In recent times, young girls add a touch of finesse in tying their scarfs to look pretty different from how the aged style theirs.

But did you know that the various styles have meanings and you might have rocked it wrongly to an event? Well, in this report, GhanaWeb brings to light the meanings of some duku styles.

Below are some of the duku styles and their meanings, courtesy Sarpong Hammond via Twitter

Akosombo Special

This style was named after the Volta River project. The scarf is tied in such a way that a part is left to fall on the side of the face down to the chin level.

‘Nkuumisee baa don’

To wit, I won’t come back anymore. This is one of the most applied styles in Ghana. It is an all back scarf tied with the two parts hanging. Most market women and some young girls love this style because it is simple and easy to tie.

Money swine or Keemo mi fee.

This means tell me everything. This style is the most used in Ghana. It is the favourite of the youth in recent times. The individual folds the scarf into two and wraps it around the head from the back. The two ends are tied in front and folded in a bow tie form.

People love this style because it adds a touch of beauty to their hairdo.

Hyia me wo nkwa nta

The above-mentioned name means meet me at the crossroad. This style is just like the money swine. The entire head is covered with the scarf and also has a bow tie as a knot.

Just as its name suggests, meet me at the crossroad, lovers preferred this style to others as it communicated their message to their partners.

Baakwe ni oya ta

This Ga statement means come and watch and go back to gossip.

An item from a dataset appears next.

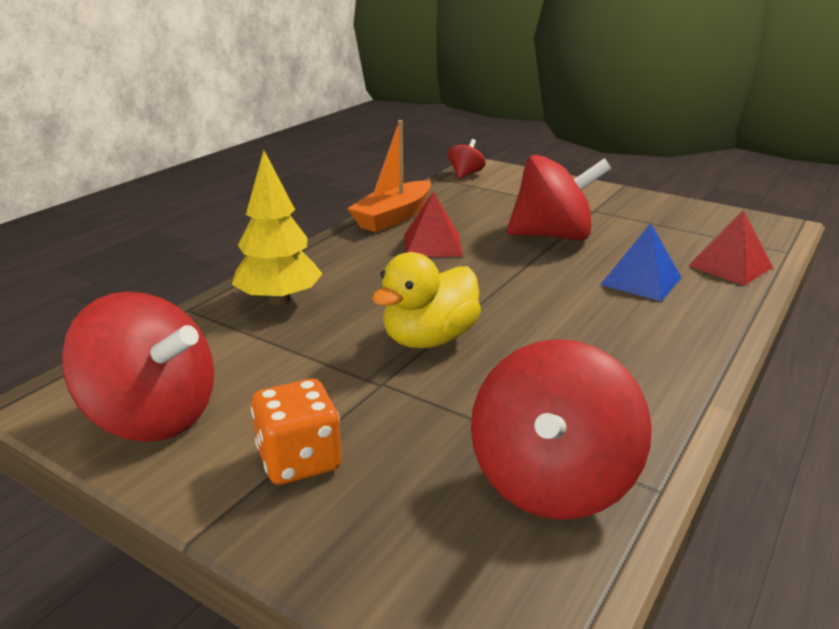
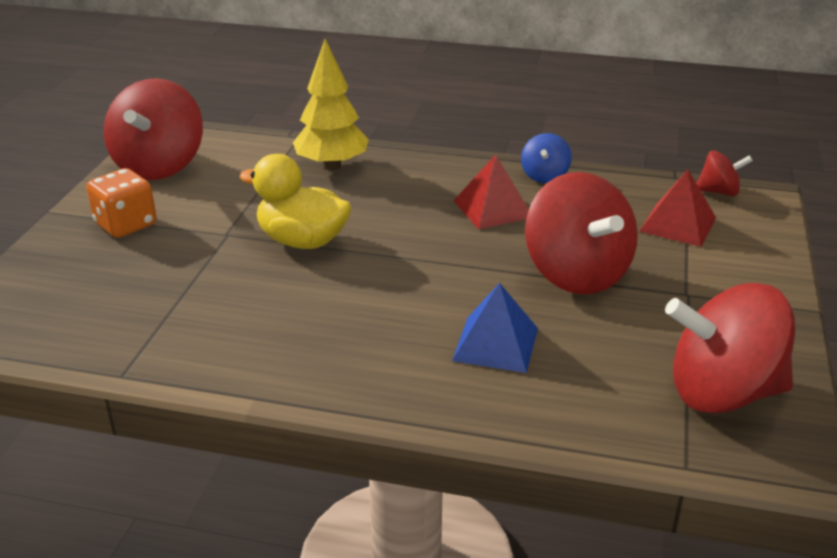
camera: 70 degrees right, 5 degrees up
(393, 217) = (544, 176): orange boat -> blue spinning top
(552, 482) = (122, 325): red spinning top -> red spinning top (722, 393)
(730, 266) = (588, 411): red pyramid -> red pyramid (678, 224)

This style is widely used by many, especially the aged. These days, both the young and old usually wrap their hair/head in this style for funerals, religious activities and many more.

Odo fa me tu 

This style is communicating to the lover to her in a plane or telling him ‘you too can fly.’

Onye otsu, onye oye

This means you can spend if you work. This is to remind and encourage people to work harder.